In between the two wings you find the gift shop, an eatery, and a couple of important exhibits. The first of which is the sea otter habitat, which is a tall cylinder enclosure for visitors to watch the animals on land and at sea. They use this space to house their own otters, all rescues who can’t make it on their own in the wild, and to help rehabilitate other otters in hopes of releasing them. This is an opportunity though to learn about and witness up close the creatures you see in the distance floating at the top of the kelp groves in the bay.

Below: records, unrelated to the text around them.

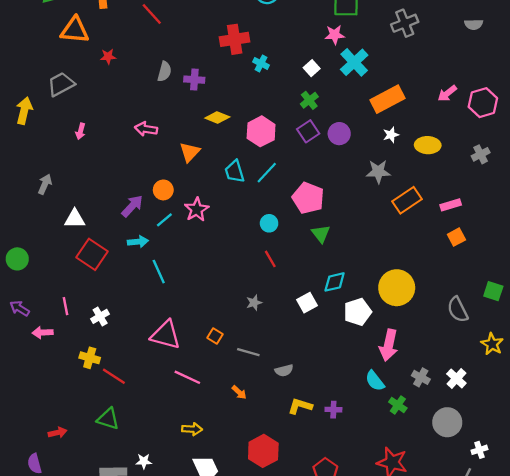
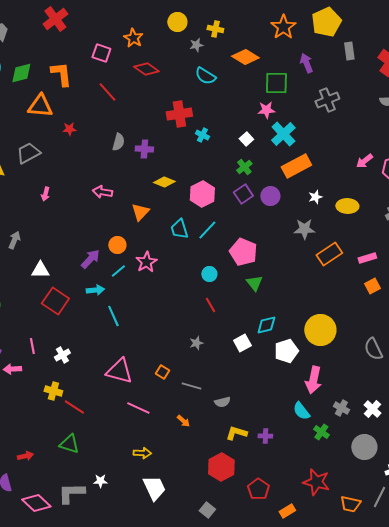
orange rectangle: (387, 99) -> (296, 166), moved
red hexagon: (263, 451) -> (221, 467), moved

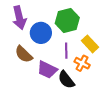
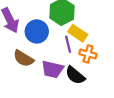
yellow rectangle: (90, 44) -> (78, 33), moved

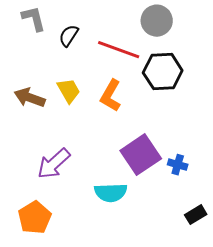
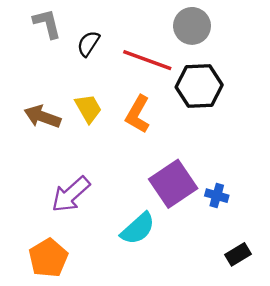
cyan semicircle: (111, 193) -> (138, 229), turned -40

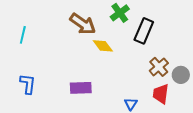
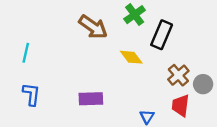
cyan line: (23, 35) -> (26, 53), moved
yellow diamond: (103, 46) -> (131, 57), moved

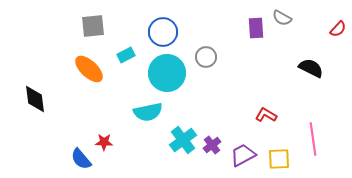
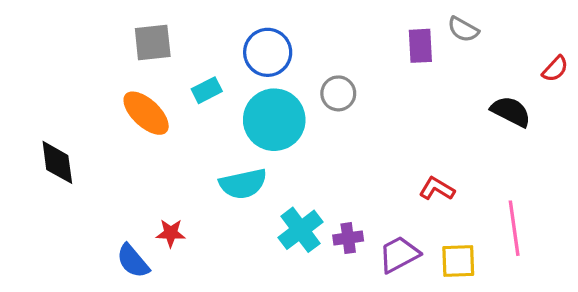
red semicircle: (338, 29) -> (555, 69), moved
purple cross: (212, 145) -> (348, 238), turned 30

The other exhibit I found quite fascinating. The aquarium was built in Hovden Cannery, one of the biggest and the longest lasting cannery on the row. At the heart of the building are the original cannery boilers. This thoughtful exhibit tells the story of the Silver Tide, the innovations in fish canning developed in Monterey, the multiple uses of sardines from the canneries, and the process of canning sardines.
There is also a display about the work of Ed Ricketts who helped the world wake up the wonders of the sea through his research and collections. Next to information on him is some information on John Steinbeck who used Ricketts as a character in his acclaimed book, Cannery Row.
The aquarium has many programs including public feedings throughout the day at various exhibits. Each one shares information about the animals, their habitat and of course messaging about conservation. Throughout its programming, the aquarium’s messaging is clear and their conservation efforts prominent but not overbearing.
In addition to many efforts, their main public conservation program is Seafood Watch. I won’t go into detail about it since I don’t really eat a lot of seafood, but I’ll encourage you to visit their website for more information as to what seafood is sustainable for eating versus threatened from bad fishing practices.
The Monterey Bay Aquarium is a masterpiece of education, amusement and conservation. Its exhibits are presented extremely well and show concern for the visitors and the subjects of their admiration. When in Monterey, put the aquarium at the top of your list of things to do.
This finishes my posts from my recent California trip. I’m not sure what my next adventures will be, but until then, remember, adventure is out there, so go have one!